◆ **How to complete this task**
Both the line containing "HTTPS support soon.</blockquote>" and the line containing "As it does not" belong to the span. Output exactly that span from the listing below, and nothing outside it.

◆ **Data supplied**
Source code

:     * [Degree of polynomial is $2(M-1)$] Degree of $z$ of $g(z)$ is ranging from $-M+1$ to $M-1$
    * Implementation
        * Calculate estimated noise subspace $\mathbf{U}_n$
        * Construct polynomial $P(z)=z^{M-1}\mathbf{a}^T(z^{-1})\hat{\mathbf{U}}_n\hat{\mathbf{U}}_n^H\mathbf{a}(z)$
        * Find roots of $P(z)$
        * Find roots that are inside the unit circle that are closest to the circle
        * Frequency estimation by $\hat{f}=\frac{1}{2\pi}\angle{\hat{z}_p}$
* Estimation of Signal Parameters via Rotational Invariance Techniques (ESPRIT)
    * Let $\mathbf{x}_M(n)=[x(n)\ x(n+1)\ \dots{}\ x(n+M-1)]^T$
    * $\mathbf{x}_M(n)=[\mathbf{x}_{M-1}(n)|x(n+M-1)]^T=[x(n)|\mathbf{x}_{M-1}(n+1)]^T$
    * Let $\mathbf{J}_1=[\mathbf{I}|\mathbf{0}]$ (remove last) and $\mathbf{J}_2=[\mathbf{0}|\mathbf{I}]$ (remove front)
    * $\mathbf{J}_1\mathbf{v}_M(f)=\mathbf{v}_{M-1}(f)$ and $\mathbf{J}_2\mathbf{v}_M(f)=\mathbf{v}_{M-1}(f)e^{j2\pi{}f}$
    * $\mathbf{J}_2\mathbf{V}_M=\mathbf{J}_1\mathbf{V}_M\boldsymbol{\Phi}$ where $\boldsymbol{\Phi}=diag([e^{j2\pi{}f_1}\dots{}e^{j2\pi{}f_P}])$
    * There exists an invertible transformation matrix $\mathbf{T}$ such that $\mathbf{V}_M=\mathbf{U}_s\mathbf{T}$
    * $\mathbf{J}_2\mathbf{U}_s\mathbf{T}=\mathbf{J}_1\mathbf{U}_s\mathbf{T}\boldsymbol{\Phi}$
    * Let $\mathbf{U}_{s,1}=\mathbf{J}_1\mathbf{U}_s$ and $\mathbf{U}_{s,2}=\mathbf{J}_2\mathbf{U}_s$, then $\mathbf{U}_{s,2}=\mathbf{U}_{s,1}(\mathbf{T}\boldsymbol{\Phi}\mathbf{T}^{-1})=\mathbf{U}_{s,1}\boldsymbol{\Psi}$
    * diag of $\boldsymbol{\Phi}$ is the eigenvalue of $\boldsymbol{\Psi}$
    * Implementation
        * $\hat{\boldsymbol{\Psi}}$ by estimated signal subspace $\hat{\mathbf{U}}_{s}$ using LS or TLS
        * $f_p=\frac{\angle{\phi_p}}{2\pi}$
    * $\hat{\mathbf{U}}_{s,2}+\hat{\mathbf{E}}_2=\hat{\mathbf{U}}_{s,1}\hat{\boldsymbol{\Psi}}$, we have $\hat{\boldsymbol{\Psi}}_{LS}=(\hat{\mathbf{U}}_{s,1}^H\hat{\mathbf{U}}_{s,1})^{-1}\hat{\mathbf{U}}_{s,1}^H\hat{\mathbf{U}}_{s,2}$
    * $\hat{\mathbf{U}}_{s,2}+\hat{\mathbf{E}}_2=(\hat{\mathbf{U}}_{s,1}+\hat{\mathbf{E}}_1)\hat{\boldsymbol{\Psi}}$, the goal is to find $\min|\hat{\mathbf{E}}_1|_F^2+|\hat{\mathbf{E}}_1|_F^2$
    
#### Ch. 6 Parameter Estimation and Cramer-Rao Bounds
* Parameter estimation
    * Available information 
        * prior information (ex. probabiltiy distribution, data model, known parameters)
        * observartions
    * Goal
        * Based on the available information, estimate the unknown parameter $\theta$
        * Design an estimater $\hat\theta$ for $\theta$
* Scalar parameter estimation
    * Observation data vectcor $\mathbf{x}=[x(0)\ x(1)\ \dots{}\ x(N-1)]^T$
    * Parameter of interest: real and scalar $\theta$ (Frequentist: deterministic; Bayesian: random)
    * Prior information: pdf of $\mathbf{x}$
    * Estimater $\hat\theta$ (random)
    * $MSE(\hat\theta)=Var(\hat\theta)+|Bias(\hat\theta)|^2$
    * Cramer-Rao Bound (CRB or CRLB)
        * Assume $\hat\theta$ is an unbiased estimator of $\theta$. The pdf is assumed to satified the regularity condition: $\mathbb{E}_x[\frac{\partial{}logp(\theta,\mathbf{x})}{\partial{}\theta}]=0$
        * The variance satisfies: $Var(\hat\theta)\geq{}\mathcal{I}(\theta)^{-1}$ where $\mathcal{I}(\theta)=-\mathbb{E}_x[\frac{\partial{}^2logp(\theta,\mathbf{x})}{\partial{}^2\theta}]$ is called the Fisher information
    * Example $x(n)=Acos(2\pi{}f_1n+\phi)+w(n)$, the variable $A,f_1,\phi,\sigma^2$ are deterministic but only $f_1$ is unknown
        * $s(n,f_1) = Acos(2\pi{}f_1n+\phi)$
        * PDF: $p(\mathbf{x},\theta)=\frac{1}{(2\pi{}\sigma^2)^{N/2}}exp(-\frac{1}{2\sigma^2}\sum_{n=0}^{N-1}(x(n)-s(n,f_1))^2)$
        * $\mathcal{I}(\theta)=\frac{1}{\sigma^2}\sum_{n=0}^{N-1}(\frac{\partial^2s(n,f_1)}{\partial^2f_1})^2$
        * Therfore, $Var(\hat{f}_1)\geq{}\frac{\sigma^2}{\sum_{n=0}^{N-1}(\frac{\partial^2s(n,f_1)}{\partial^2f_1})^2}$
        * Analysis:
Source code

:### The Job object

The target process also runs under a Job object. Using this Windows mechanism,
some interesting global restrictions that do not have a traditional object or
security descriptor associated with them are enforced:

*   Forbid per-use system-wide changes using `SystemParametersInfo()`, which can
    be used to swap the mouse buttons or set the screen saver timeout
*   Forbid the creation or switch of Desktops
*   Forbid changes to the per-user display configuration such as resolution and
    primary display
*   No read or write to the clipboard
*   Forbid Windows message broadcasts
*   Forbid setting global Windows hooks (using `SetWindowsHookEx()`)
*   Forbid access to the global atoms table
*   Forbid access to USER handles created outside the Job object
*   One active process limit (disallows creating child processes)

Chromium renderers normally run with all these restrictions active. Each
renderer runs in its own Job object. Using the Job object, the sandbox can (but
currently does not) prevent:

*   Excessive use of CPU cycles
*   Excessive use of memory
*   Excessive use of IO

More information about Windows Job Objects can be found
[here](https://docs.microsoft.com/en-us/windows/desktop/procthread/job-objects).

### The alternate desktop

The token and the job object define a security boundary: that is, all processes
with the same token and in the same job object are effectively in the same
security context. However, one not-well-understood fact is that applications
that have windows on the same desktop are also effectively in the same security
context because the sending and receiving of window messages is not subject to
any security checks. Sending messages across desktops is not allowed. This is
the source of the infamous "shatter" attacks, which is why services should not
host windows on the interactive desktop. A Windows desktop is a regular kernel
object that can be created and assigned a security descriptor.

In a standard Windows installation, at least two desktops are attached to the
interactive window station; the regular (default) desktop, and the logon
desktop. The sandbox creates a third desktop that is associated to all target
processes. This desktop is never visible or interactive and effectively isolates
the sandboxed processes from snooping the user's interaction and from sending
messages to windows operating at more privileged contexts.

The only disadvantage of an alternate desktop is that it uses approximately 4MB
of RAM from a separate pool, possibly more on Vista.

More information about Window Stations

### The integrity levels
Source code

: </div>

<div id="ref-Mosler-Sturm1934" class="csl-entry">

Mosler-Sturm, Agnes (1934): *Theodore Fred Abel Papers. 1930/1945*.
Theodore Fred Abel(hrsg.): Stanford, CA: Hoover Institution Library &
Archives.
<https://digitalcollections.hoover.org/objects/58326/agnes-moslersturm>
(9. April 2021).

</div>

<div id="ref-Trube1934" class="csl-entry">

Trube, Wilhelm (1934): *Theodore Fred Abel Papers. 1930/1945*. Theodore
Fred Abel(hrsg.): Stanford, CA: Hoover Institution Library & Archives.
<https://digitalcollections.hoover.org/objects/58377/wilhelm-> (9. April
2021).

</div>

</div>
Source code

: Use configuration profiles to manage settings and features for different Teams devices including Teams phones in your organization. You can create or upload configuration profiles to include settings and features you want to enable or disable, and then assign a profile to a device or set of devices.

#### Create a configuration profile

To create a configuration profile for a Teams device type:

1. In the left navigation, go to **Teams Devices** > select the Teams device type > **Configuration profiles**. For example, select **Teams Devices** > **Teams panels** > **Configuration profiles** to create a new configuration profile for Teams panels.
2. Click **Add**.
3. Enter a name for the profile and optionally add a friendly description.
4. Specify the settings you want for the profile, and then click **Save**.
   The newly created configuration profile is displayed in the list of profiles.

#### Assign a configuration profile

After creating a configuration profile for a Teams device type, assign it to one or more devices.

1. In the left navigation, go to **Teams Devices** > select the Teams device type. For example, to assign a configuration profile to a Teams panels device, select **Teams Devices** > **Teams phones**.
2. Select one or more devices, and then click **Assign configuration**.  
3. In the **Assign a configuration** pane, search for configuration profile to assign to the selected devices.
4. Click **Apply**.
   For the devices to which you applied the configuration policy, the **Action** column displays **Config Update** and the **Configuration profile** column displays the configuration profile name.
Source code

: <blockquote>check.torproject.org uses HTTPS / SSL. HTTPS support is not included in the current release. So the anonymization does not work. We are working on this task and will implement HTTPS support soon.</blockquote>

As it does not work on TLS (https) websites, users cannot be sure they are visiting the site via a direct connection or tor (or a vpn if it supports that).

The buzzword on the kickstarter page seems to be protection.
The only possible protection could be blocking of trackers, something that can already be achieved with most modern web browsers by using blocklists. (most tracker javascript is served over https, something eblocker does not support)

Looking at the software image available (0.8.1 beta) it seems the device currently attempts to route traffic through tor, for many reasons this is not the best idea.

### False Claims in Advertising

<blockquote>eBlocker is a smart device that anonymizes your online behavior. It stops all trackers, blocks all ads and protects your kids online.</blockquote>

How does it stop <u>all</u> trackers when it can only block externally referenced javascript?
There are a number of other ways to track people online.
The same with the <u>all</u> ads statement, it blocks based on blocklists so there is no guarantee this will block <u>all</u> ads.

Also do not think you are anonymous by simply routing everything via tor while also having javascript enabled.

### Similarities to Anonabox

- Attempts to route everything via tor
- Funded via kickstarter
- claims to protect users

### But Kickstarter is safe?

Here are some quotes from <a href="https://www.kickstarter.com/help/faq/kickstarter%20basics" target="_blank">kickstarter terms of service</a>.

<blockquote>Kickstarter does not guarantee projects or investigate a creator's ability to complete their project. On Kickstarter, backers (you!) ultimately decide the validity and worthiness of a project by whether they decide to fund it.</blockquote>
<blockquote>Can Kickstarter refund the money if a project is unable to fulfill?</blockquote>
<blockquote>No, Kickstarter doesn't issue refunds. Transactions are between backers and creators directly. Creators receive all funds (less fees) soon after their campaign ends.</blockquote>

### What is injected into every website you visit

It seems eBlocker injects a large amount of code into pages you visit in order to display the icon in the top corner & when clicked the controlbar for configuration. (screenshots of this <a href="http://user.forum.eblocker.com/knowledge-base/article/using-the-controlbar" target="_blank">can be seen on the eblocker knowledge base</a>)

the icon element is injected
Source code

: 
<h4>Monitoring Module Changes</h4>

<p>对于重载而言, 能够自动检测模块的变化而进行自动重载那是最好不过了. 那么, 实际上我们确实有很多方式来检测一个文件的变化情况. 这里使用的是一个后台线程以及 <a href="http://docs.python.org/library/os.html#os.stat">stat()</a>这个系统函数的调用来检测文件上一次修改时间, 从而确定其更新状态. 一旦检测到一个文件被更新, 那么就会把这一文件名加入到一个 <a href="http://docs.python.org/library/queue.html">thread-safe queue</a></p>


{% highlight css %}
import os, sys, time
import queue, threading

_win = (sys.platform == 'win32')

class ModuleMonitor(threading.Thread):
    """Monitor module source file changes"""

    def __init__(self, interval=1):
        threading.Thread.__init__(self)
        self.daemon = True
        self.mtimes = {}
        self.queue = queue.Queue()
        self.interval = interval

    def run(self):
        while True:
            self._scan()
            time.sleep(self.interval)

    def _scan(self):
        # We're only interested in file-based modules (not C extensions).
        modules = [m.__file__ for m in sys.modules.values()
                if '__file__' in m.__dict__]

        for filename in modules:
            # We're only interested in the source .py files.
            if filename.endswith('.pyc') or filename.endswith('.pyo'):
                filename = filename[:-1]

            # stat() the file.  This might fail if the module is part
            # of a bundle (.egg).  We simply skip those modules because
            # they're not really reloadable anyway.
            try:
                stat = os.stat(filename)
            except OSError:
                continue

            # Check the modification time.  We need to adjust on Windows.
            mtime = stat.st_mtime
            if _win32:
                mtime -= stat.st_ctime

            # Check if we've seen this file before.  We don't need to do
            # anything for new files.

◆ **Result of this task**
: <blockquote>check.torproject.org uses HTTPS / SSL. HTTPS support is not included in the current release. So the anonymization does not work. We are working on this task and will implement HTTPS support soon.</blockquote>

As it does not work on TLS (https) websites, users cannot be sure they are visiting the site via a direct connection or tor (or a vpn if it supports that).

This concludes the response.